Artikel 53 1 De bevelen tot vrijheidsbeneming, gegeven krachtens deze wet, zijn dadelijk uitvoerbaar.
2 Bevoegd tot het ten uitvoer leggen van bevelen tot aanhouding, voorlopige aanhouding of gevangenneming zijn de in artikel 141 van het Wetboek van Strafvordering en in artikel 184 van het Wetboek van Strafvordering BES bedoelde ambtenaren.
3 Op de tenuitvoerlegging van bevelen tot vrijheidsbeneming en de last daartoe zijn de artikelen 6:1:6, 6:1:7, 6:1:9, 6:1:15 en 6:2:1 van het Wetboek van Strafvordering van toepassing. Geschiedt de tenuitvoerlegging in de openbare lichamen Bonaire, Sint Eustatius en Saba, dan zijn de artikelen 618 tot en met 623 van het Wetboek van Strafvordering BES van toepassing.

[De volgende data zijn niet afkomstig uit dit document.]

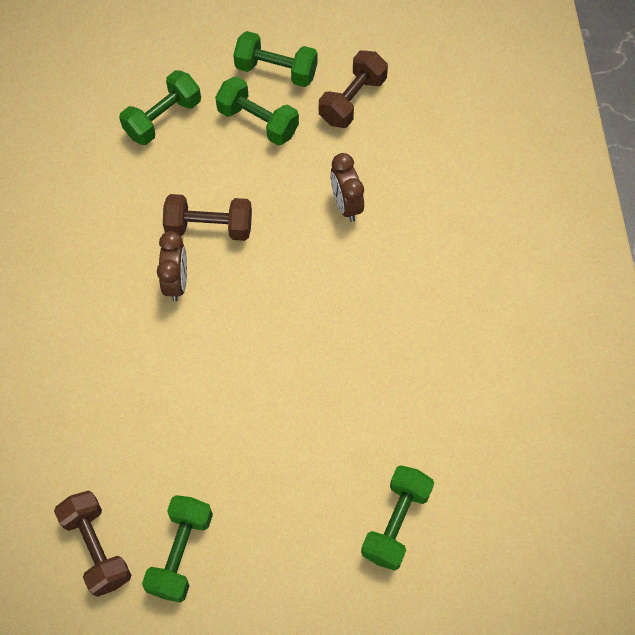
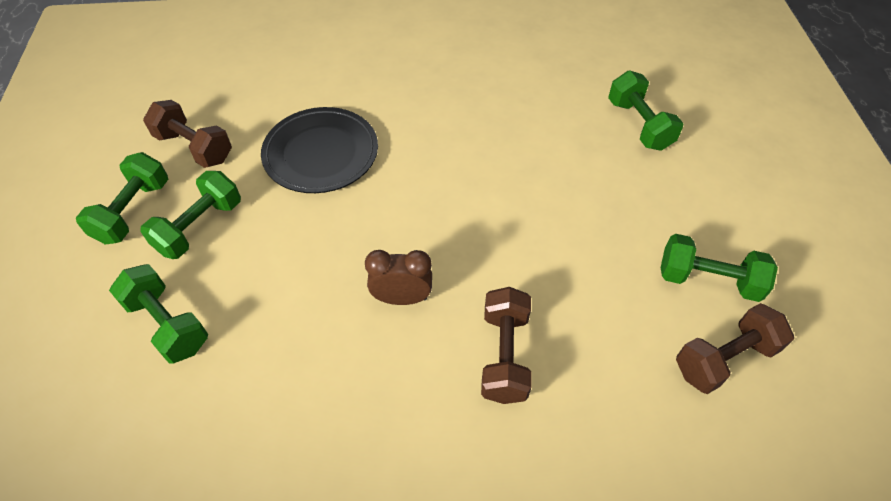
camera: 90 degrees left, 10 degrees down
(209, 227) = (333, 269): brown dumbbell -> brown dumbbell (504, 355)
(346, 205) = (321, 153): brown clock -> black plate
(396, 522) = (639, 125): green dumbbell -> green dumbbell turned 45 degrees clockwise

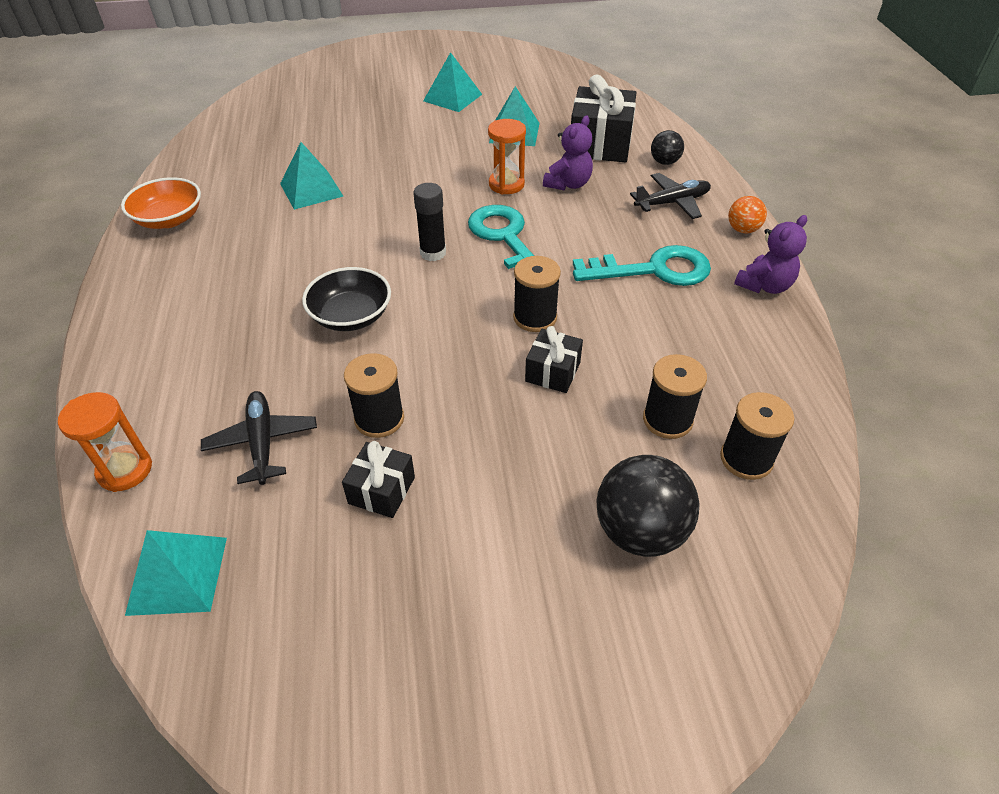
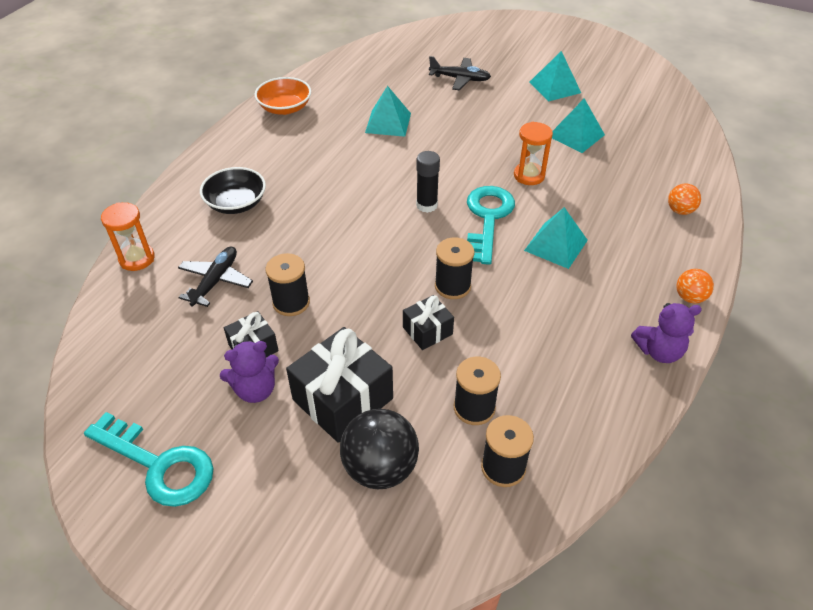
camera: 35 degrees right, 0 degrees up
(177, 575) = (114, 333): turquoise pyramid -> turquoise pyramid (556, 245)
(351, 316) = (334, 225): black bowl -> black bowl (236, 203)
(568, 184) = (578, 195): purple teddy bear -> purple teddy bear (255, 389)
(600, 144) = (638, 173): black gift -> black gift (343, 399)
(653, 270) = (577, 294): turquoise key -> turquoise key (159, 465)
(664, 162) = (680, 211): black ball -> orange ball
(672, 203) = (650, 248): black plane -> black plane (460, 79)

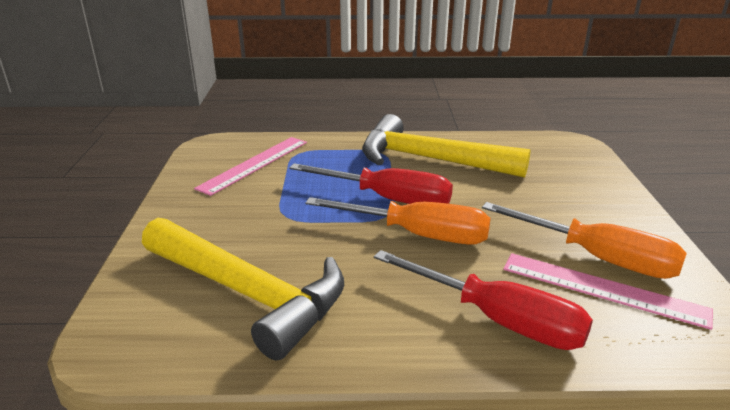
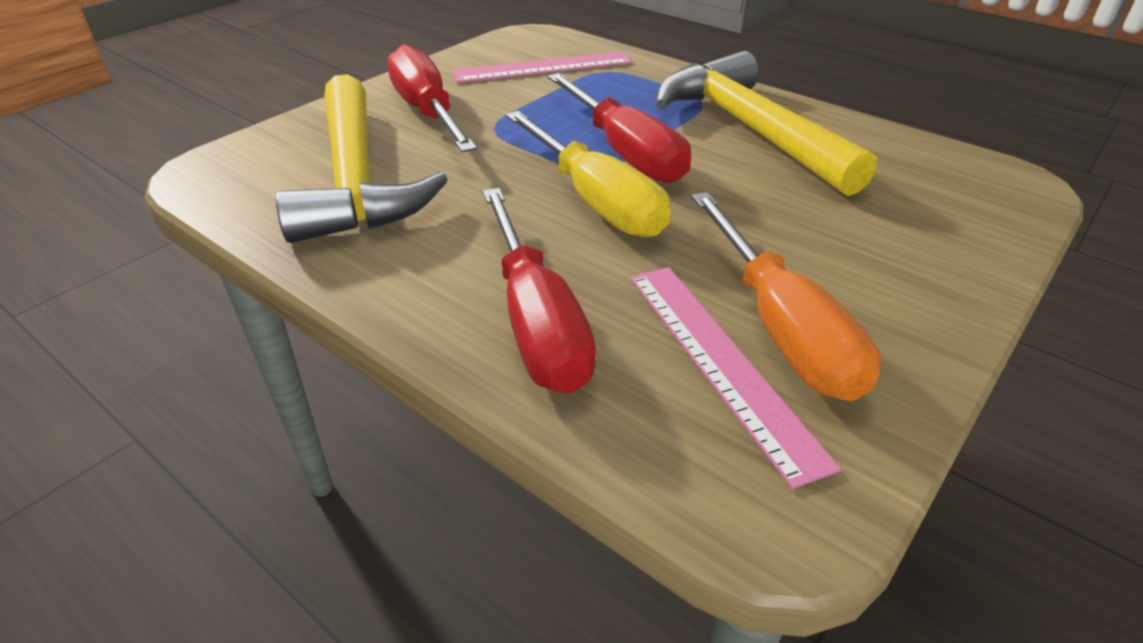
camera: 40 degrees right, 10 degrees up
(221, 224) = (427, 111): none -> red screwdriver
(418, 234) = (595, 200): orange screwdriver -> yellow screwdriver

Artikel 54 Personen die krachtens deze wet in verzekering of in bewaring zijn gesteld, of wier gevangenneming of gevangenhouding is bevolen, worden behandeld als verdachten die krachtens het Wetboek van Strafvordering aan een overeenkomstige maatregel zijn onderworpen.

Artikel 55 Vervallen

Artikel 55a Op de bevelen tot bewaring en gevangenhouding, krachtens deze wet gegeven, is artikel 66a van het Wetboek van Strafvordering van overeenkomstige toepassing.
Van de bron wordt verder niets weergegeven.